In these uncertain times, it is important that investors find high yields, as well as stable, reliable income – in other words, the best of both worlds when it comes to dividends.
That is why I’m recommending what I call “ballast-type securities,” which are all-weather investments that will hold up in a turbulent market and still provide a 7% to 10% income stream.
In particular, there are two high-dividend ETFs that I think make a lot of sense right now.
#1 Dow 30 Enhanced Dividend Premium & Income Fund (DPO)
I like the Dow Jones Industrial Average because it’s made of multinationals, as most of its component companies generate 60% or more of their income outside of the United States. Therefore, it is representative of the export market, which we excel at, as U.S. goods and services are in demand around the world. Additionally, the big money likes to stay in mega-cap stocks like those that compose the index.
So there’s stability in the index, but what about big yields? That’s where the high-dividend ETF Dow 30 Enhanced Dividend Premium & Income Fund (NYSE: DPO) comes in.
DPO contains the Dow 30 stocks, but also uses options, covered calls to be specific, so that the fund is leveraged about 20%, and it throws off a fat 9% yield. So you’re getting the best of both worlds with the safety afforded by investing in the most conservative of the three indexes, as well as a big yield. It pays quarterly and trades right around net asset value (NAV).
#2 AGIC Convertible Income Fund (NCV)
Right now, we’re in the sweet spot for convertible securities, because interest rates may start to rise later this year or next year, and the U.S. dollar is weak. And I like to play this with the AGIC Convertible Income Fund (NYSE: NCV).
Convertible stocks and convertible bonds allow those managers to have a bond equivalent, if you will, and if the underlying stock that the convertible bond represents moves up, they can convert it into common stock.
For example, if you have a General Electric (NYSE: GE) convertible bond, and the stock goes from $20 to $25, and it’s convertible at $23, then you get the nice ride up, and you don’t have a problem if rates go up and the stock market is still going up.

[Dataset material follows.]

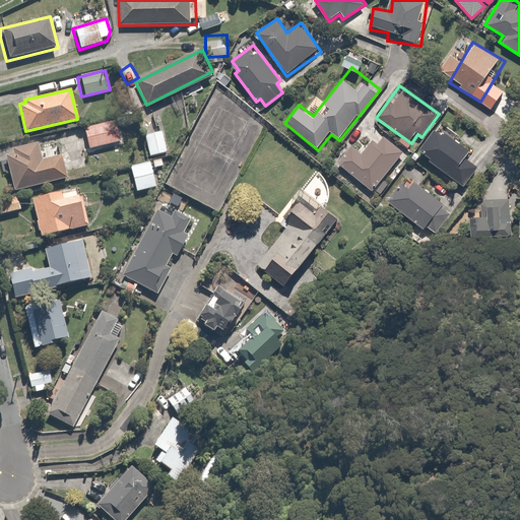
[(112,120),(82,127),(88,150),(118,142),(112,120)]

And you don’t have the problem of a falling bond price there, because it’s still tied to equity.
So this is a really good argument right now for convertible bonds, because rates are low, and they’re probably going to go higher in the next year or so, and at the same time, they’re still bullish on the stock market.
In short, NCV is a really great way to play the market and also get a bond-type yield of about 10% paid monthly.